Segment Open

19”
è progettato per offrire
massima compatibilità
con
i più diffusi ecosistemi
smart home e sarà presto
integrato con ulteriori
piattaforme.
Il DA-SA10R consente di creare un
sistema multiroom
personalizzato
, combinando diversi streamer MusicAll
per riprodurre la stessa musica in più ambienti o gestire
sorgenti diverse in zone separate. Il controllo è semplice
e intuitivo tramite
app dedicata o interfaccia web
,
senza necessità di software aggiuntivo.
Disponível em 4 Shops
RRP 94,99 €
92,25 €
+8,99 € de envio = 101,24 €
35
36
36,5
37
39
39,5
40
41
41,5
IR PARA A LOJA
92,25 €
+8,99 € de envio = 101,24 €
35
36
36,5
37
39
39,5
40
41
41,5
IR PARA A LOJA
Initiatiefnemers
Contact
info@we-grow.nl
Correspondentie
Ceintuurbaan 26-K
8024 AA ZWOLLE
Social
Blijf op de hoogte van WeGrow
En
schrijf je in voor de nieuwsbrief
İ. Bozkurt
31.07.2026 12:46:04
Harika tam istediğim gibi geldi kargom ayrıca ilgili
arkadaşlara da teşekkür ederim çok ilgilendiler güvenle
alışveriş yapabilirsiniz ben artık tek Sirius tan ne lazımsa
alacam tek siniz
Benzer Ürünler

Segment Closed
Segment Open

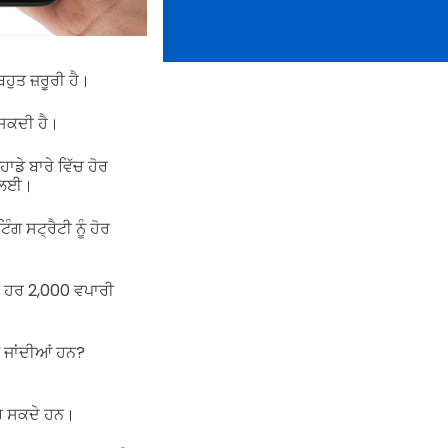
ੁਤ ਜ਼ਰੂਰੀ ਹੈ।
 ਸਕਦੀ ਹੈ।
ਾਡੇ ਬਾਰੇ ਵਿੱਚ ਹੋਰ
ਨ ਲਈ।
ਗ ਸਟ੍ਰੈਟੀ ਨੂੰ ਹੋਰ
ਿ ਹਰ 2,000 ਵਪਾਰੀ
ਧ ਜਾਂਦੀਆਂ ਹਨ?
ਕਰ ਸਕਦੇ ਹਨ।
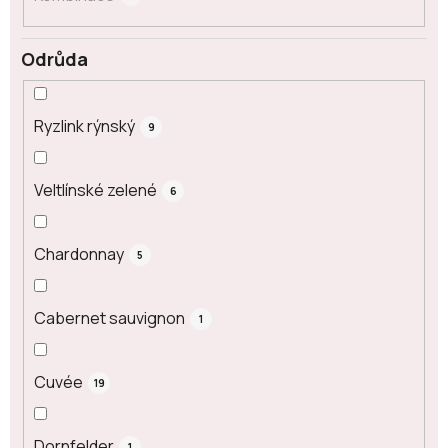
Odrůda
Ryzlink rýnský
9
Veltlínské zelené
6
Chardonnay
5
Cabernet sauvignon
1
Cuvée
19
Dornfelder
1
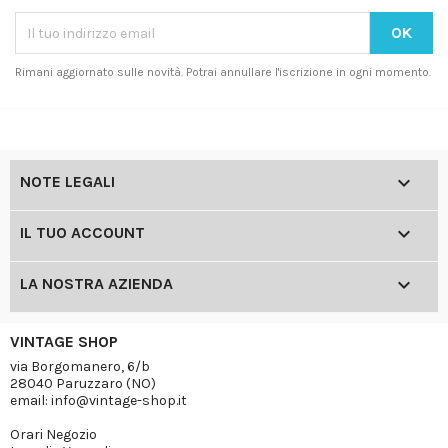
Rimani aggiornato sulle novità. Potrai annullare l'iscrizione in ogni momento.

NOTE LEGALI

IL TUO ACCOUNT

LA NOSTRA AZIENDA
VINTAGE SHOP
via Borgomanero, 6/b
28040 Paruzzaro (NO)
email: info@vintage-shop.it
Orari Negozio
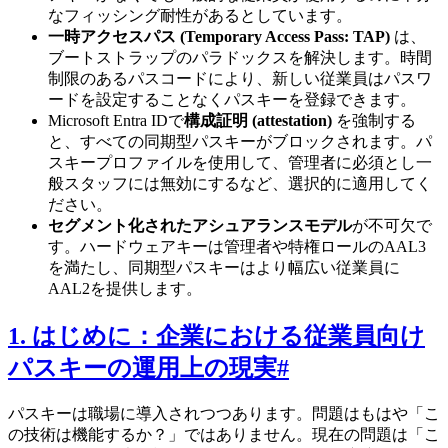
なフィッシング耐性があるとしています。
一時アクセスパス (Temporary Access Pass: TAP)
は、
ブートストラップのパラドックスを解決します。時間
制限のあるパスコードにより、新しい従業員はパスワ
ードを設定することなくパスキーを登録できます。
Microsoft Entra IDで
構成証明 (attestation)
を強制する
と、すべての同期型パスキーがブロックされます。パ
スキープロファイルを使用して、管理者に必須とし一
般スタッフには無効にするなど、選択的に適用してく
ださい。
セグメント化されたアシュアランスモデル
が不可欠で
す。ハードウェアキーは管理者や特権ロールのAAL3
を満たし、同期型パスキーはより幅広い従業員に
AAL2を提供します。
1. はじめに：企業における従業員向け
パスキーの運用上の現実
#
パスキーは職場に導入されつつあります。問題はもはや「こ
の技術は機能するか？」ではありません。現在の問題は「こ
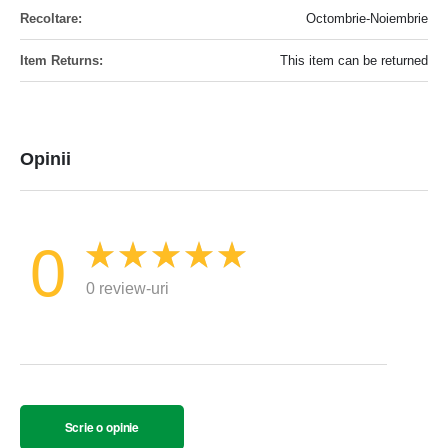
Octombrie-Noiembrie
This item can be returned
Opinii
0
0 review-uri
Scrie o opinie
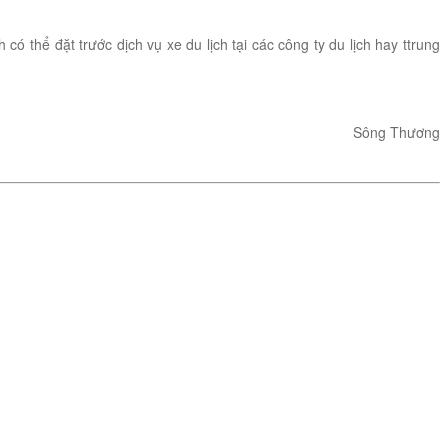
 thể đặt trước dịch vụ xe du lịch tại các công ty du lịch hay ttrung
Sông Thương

Segment Closed
Segment Open

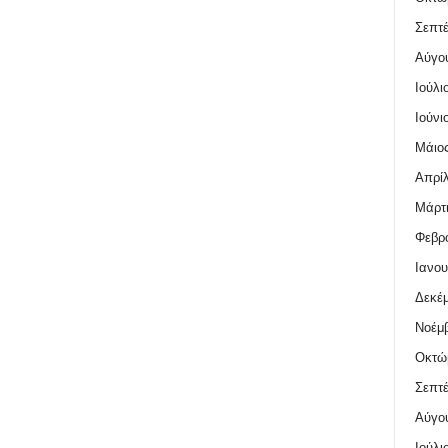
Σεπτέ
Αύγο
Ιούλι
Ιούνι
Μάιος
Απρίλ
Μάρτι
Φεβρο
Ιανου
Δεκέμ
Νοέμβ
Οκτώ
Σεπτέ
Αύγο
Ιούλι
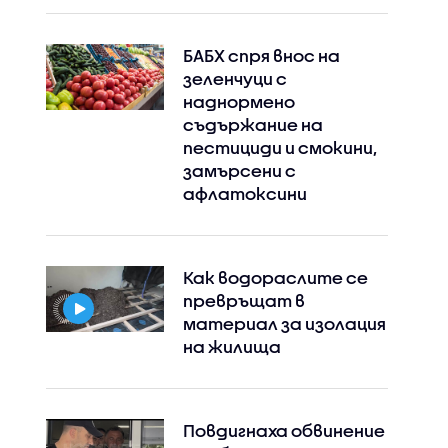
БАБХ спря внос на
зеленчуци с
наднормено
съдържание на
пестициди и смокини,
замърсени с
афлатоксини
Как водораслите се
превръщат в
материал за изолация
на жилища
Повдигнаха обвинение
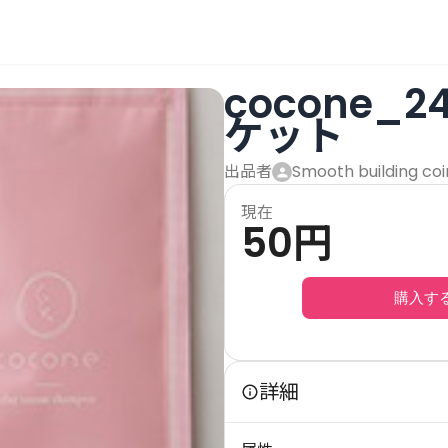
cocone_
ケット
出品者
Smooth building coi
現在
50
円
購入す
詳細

Segment Closed

About this exercise: If a line in the listing has "info" in it, report that line.

Exercise output:
info@we-grow.nl
email: info@vintage-shop.it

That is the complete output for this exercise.